Since the beginning, CIRI has depended on its many sponsors and exhibitors to support the organization and to provide meaningful, reliable products and services to the IR function. These sponsors and exhibitors have enhanced CIRI’s IR program through their generous support.

The National Strategic Partner (NSP) sponsorship program was launched in the early 2000s with Cision (then Canada Newswire Ltd.) and Marketwire (then CCN Matthews), the first NSPs. Over the years, the TMX/Equicom (2010-2012), Business Wire (2011-present) and Infomart (2012-2013) joined the ranks. Today, Business Wire continues to be an NSP.

Looking Ahead

By 2010, CIRI had established itself as a professional, well respected, national organization for the IR profession which it now defines as: “the strategic management responsibility that integrates the disciplines of finance, communications, marketing, securities law compliance and sustainability to achieve an effective flow of information between a company, the investment community and other stakeholders, in order to support an informed valuation of the company’s securities and enable fair and efficient capital markets.”

In the Spring of 2010, CIRI moved its office to downtown Toronto from Mississauga, to be more accessible to members and other stakeholders.

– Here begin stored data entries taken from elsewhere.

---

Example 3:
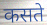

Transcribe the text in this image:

कसते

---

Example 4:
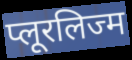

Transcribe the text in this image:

प्लूरलिज्म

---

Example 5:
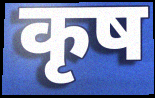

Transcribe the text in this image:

कृषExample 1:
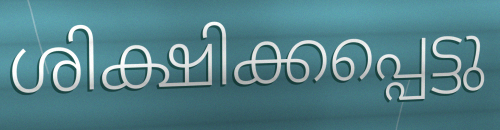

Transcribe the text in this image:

ശിക്ഷിക്കപ്പെട്ടു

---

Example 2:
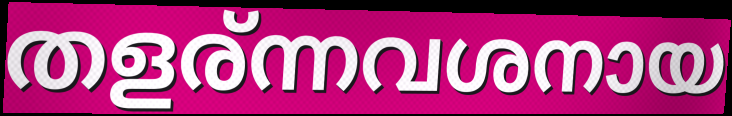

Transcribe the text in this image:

തളര്ന്നവശനായ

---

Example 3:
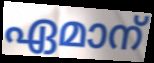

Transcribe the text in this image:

ഏമാന്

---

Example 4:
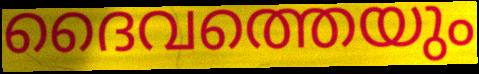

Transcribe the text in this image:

ദൈവത്തെയും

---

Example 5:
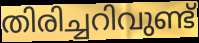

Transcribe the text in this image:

തിരിച്ചറിവുണ്ട്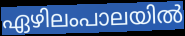
ഏഴിലംപാലയിൽ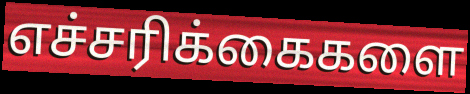
எச்சரிக்கைகளைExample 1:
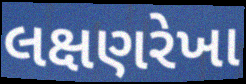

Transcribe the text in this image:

લક્ષણરેખા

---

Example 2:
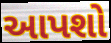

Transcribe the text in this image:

આપશો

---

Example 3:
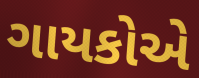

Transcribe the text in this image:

ગાયકોએ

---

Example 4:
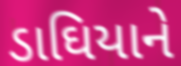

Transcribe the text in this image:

ડાઘિયાને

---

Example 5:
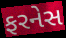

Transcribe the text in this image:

ફરનેસ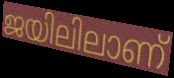
ജയിലിലാണ്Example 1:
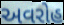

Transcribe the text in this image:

અવરોહ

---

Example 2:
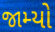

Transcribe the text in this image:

જામ્યો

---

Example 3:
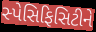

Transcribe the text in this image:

સ્પેસિફિસિટીને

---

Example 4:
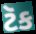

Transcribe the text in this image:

ટૅક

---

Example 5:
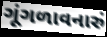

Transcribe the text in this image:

ગૂંગળાવનારું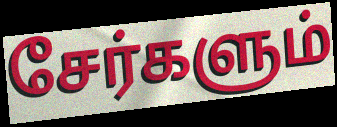
சேர்களும்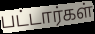
பட்டார்கள்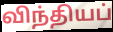
விந்தியப்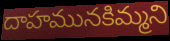
దాహమునకిమ్మని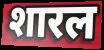
शारल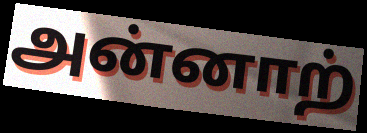
அன்னாற்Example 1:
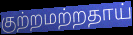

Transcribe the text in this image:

குற்றமற்றதாய்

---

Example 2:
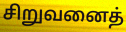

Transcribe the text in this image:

சிறுவனைத்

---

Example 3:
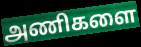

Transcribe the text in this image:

அணிகளை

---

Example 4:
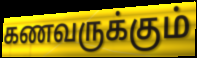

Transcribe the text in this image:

கணவருக்கும்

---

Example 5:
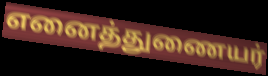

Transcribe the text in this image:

எனைத்துணையர்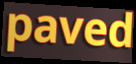
paved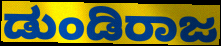
ಡುಂಡಿರಾಜ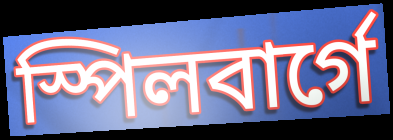
স্পিলবাৰ্গে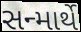
સન્માર્થે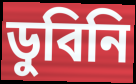
ডুবিনি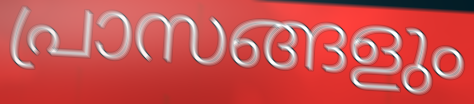
പ്രാസങ്ങളും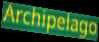
Archipelago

Amid the pandemic in 2020, the office was closed and the team went fully virtual.

There are a myriad of evolving IR-related issues that members look to CIRI for information, guidance and advocacy. Issues on the immediate horizon include considerations for continuous disclosure obligations while reducing the regulatory burden on issuers; capital markets modernization; evolving standards of disclosure for environmental (including climate change), social and governance (ESG) matters; and best practices in the growing use of social media and new technology, to name a few.

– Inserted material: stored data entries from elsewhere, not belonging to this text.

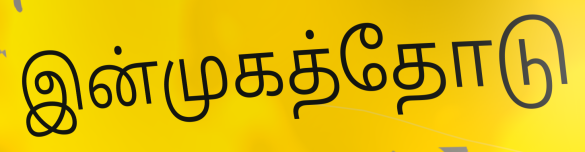
இன்முகத்தோடுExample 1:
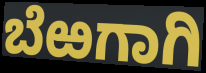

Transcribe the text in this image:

ಬೆಱಗಾಗಿ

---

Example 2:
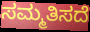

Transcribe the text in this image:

ಸಮ್ಮತಿಸದೆ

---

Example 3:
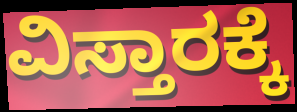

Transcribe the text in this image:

ವಿಸ್ತಾರಕ್ಕೆ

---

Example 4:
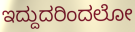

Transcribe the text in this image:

ಇದ್ದುದರಿಂದಲೋ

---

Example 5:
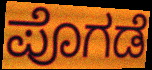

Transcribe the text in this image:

ಪೊಗಡೆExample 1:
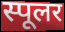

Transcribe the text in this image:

स्पूलर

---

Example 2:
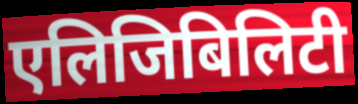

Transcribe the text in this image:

एलिजिबिलिटी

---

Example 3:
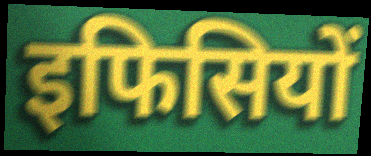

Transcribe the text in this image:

इफिसियों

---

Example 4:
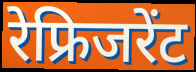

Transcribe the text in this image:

रेफ्रिजरेंट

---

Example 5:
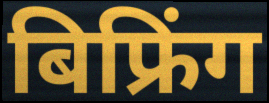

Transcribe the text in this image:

बिफ्रिंग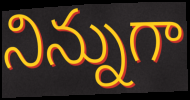
నిన్నుగా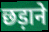
छड़ानेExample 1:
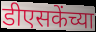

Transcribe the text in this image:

डीएसकेंच्या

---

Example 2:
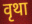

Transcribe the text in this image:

वृथा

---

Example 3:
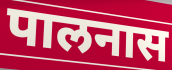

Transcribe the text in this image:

पालनास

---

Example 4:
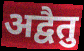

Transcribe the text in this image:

अद्वैतु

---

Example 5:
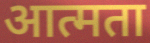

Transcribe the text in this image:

आत्मता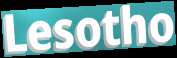
Lesotho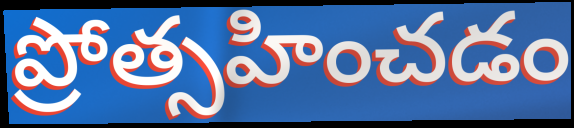
ప్రోత్సహించడంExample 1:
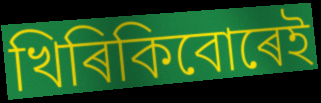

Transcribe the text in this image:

খিৰিকিবোৰেই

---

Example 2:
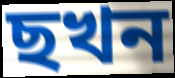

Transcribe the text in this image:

ছখন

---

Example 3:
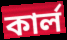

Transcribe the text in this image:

কাৰ্ল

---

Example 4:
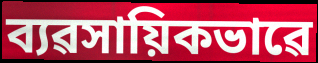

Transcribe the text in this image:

ব্যৱসায়িকভাৱে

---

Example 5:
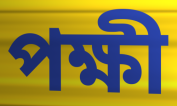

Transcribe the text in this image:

পক্ষী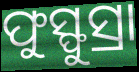
ଫୁସ୍ଫୁସ୍ରା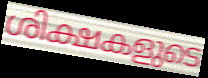
ശിക്ഷകളുടെ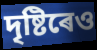
দৃষ্টিৰেও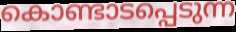
കൊണ്ടാടപ്പെടുന്ന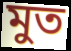
মুত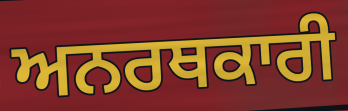
ਅਨਰਥਕਾਰੀ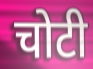
चोटी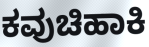
ಕವುಚಿಹಾಕಿ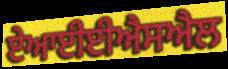
ਏਆਈਈਐਸਐਲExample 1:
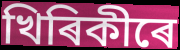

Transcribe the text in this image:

খিৰিকীৰে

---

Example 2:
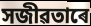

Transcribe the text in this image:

সজীৱতাৰে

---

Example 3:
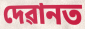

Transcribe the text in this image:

দেৱানত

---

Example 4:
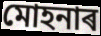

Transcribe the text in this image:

মোহনাৰ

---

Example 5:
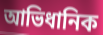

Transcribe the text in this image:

আভিধানিকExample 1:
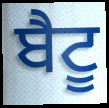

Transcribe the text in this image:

ਬੈਟੂ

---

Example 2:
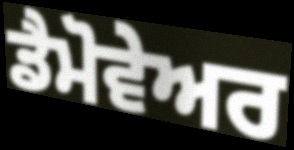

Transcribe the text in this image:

ਡੈਮੋਵੇਅਰ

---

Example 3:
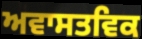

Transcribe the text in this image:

ਅਵਾਸਤਵਿਕ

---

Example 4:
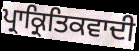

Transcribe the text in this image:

ਪ੍ਰਾਕ੍ਰਿਤਿਕਵਾਦੀ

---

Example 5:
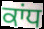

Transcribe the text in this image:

ਕਾਂਧ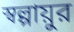
স্বল্পায়ুর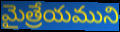
మైత్రేయముని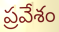
ప్రవేశం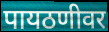
पायठणीवरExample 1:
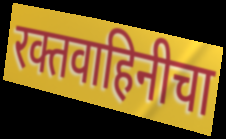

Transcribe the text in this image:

रक्तवाहिनीचा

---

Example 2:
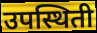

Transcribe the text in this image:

उपस्थिती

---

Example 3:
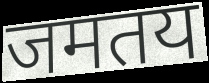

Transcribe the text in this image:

जमतय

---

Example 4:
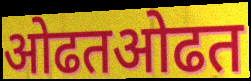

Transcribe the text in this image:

ओढतओढत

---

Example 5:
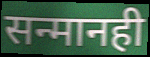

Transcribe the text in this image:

To help fund CIRI’s ambitious educational and advocacy program, the President and Board in 2010 spearheaded a new corporate donation program which by the fall of 2010 had raised $130,000 from 14 issuers whose IROs are CIRI members. The largest donators, in the ‘champion level’ category of $50,000+, were Arc Energy Trust, Teck Resources and Suncor Energy.

The IR function continues to be more demanding and complex, as the IRO’s role is valued as a strategic advisor, providing insights and value to management and the Board. The evolving needs of its members will continue to drive CIRI’s agenda.

Investor Relations... the strategic management responsibility that integrates the disciplines of finance, communications, marketing, securities law compliance and sustainability to achieve an effective flow of information between a company, the investment community and other stakeholders, in order to support an informed valuation of the company’s securities and enable fair and efficient capital markets.